Chronic, non-healing ulcers of the feet are common complications of adults with diabetes, occurring in about 15-20% of diabetics, and often leading to foot amputation. The resulting diabetic foot ulcers (DFU) and subsequent amputations generate significant patient morbidity and millions of dollars of health care expenditures. Even with the best standard of care, which is debridement of non-viable tissue, off-loading of weight-bearing and treatment of infection, only 30% of diabetic foot ulcers can be expected to heal within a 20 week treatment period. There is clearly an unmet need for better and more effective treatments to improve healing of these ulcers. New therapies are limited, but among them are bioengineered skin substitutes that incorporate elements of an extracellular matrix that is proposed to encourage angiogenesis and in-growth of new tissue, along with living cells, to generate the cytokines needed for wound repair. However the cost of engineered tissue can be staggering: $1,800 per application, and 8 applications required-to achieve the 50% healing rate noted in the clinical trials.

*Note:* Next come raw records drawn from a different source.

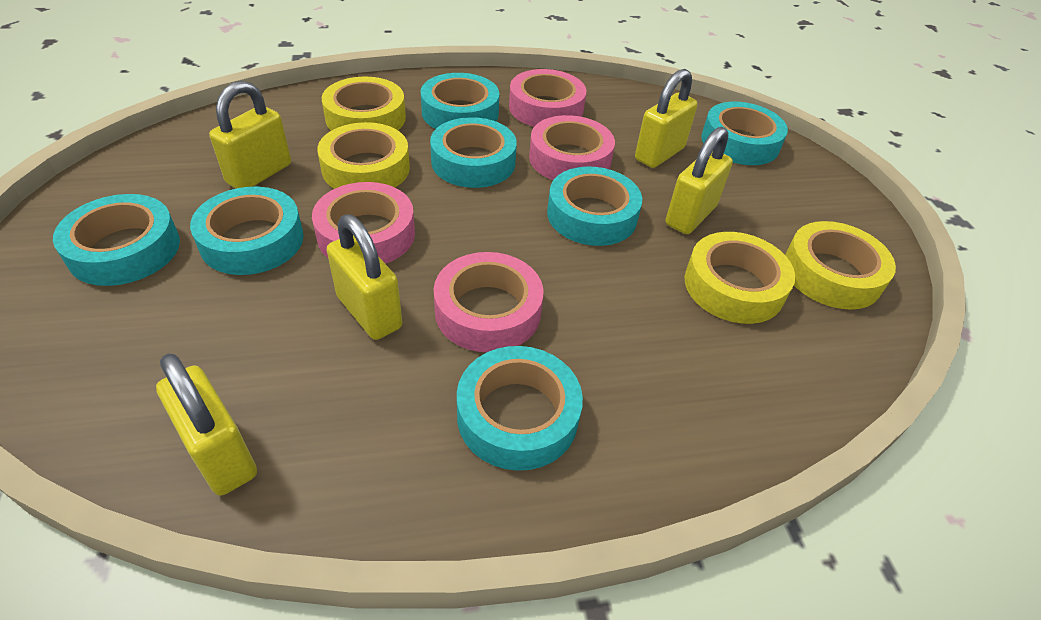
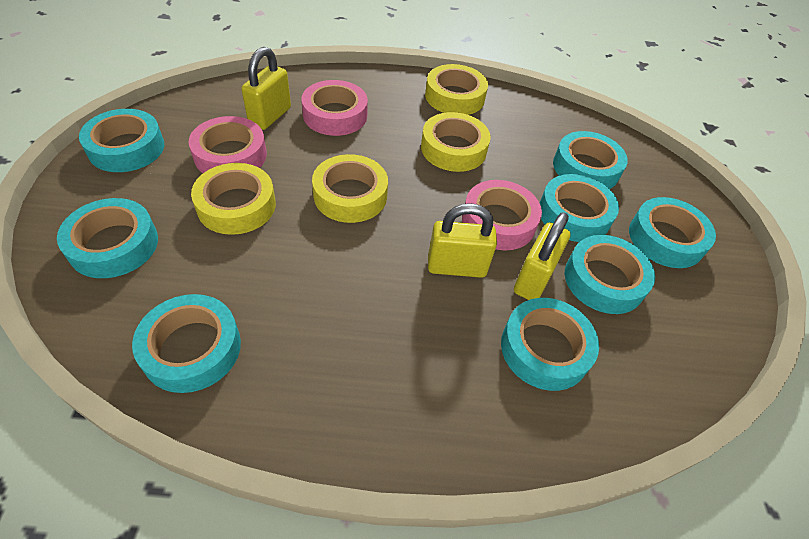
pink tape: [312,182,415,264] [434,252,543,352] [509,69,587,127] [529,115,615,180] = 4 -> [188,116,267,173] [301,80,368,136] [462,180,542,251] = 3
turquoise tape: [53,194,180,286] [190,187,303,275] [421,73,499,129] [430,117,517,188] [457,346,583,471] [547,166,642,246] [701,102,788,165] = 7 -> [57,198,158,278] [79,109,164,172] [132,294,241,393] [501,298,599,391] [540,174,619,242] [553,131,628,189] [565,235,655,314] [629,197,716,268] = 8
yellow padlock: [156,353,257,496] [209,81,291,188] [327,214,402,340] [635,69,698,168] [666,127,733,234] = 5 -> [241,47,291,130] [428,203,497,278] [514,212,571,300] = 3

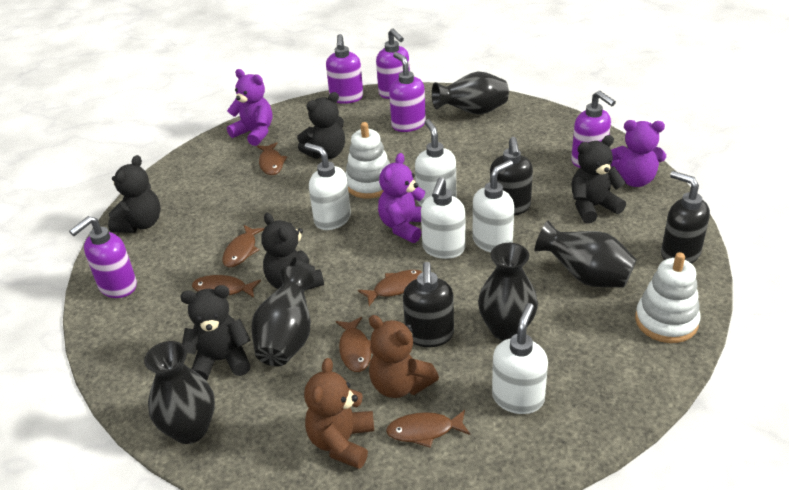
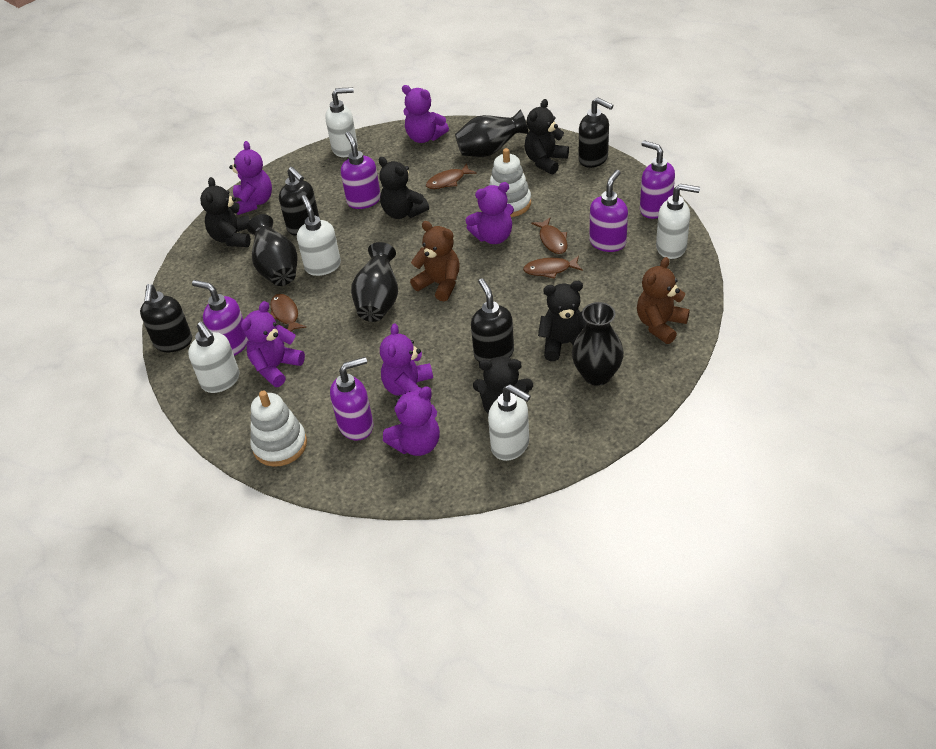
black soap dispenser: [403,262,454,347] [490,137,533,215] [661,171,710,264] = 3 -> [140,284,192,352] [279,167,320,236] [471,279,514,362] [579,97,613,168] = 4
black vase: [144,341,215,444] [251,266,314,366] [432,72,509,115] [478,243,538,341] [534,221,637,287] = 5 -> [247,214,298,286] [351,242,398,322] [455,110,528,157] [572,302,624,386] = 4
brown fish: [192,275,261,298] [222,225,264,267] [257,142,287,175] [336,317,371,372] [358,270,422,306] [386,410,470,448] = 6 -> [270,294,306,331] [426,163,477,189] [523,256,583,279] [531,218,568,254] = 4
purple teddy bear: [227,69,272,146] [378,153,425,243] [611,120,666,187] = 3 -> [229,141,272,215] [241,301,305,387] [380,323,433,400] [383,386,440,456] [402,85,449,143] [465,182,514,244] = 6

We note that other biological tissues have also been shown to be effective in improving the rate of healing of diabetic ulcers, and these tissues, devoid of living cells and simpler to prepare for use, have also been found to be effective in healing ulcers with reported similar increased rates compared to standard of care. These non-cellular tissues however, are orders of magnitude cheaper than bioengineered tissues. We hypothesize that there is no difference in efficacy between these two product types, and that using the less expensive matrix could save our health care system millions of dollars without compromising patient health. Our goal in this proposal is to test this hypothesis using a randomized clinical trial. We propose a randomized, single blinded, clinical trial with four arms: standard of care, standard of care plus Dermagraft(R) (bioengineered extracellular matrix containing living fibroblasts), standard of care plus Apligraf(R) (bioengineered extracellular bilayered matrix containing living keratinocytes and fibroblasts), standard of care plus Oasis(R) (Healthpoint, Ltd.), extracellular matrix devoid of living cells in patients with non-healing diabetic foot ulcers. We plan to determine:
Specific Aim 1 : Effectiveness of each treatment arm in achieving the primary endpoint of wound closure at 12 weeks and secondary outcomes of complete closure at 20 weeks, and rate of healing in each treatment arm.
Specific Aim 2 : Cost analysis to determine which bioengineered extracellular matrix for the treatment of diabetic foot ulcers is most cost effective in reducing healthcare costs.
Specific Aim 3 : The genetic signature of non-healing vs. healing diabetic ulcers to identify biomarkers predictive for a wound that will heal within 12-20 weeks of treatment. Our work could provide not only important savings to our health care system, but also improved access to limb and life saving therapies for healing DFU to millions of affected individuals.
Diabetic foot ulcers are a difficult and increasing common problem among our VA patient population, with few treatment options that offer greater than 50% cure rate within 12 weeks of treatment. Some of the newer treatment options that are approved and widely used include cell- based engineered tissues that are expensive and difficult to use in the clinic or at home. The study proposed in this application will compare new tissue engineered products for healing diabetic ulcers: two cell-based and one cell-free, to determine which is more effective and has better patient outcomes. If the cell-free product is equally effective as the cell-based one (that is 100-fold less expensive), the VA health care system could save millions of health care dollars while providing optimal care for healing diabetic wounds.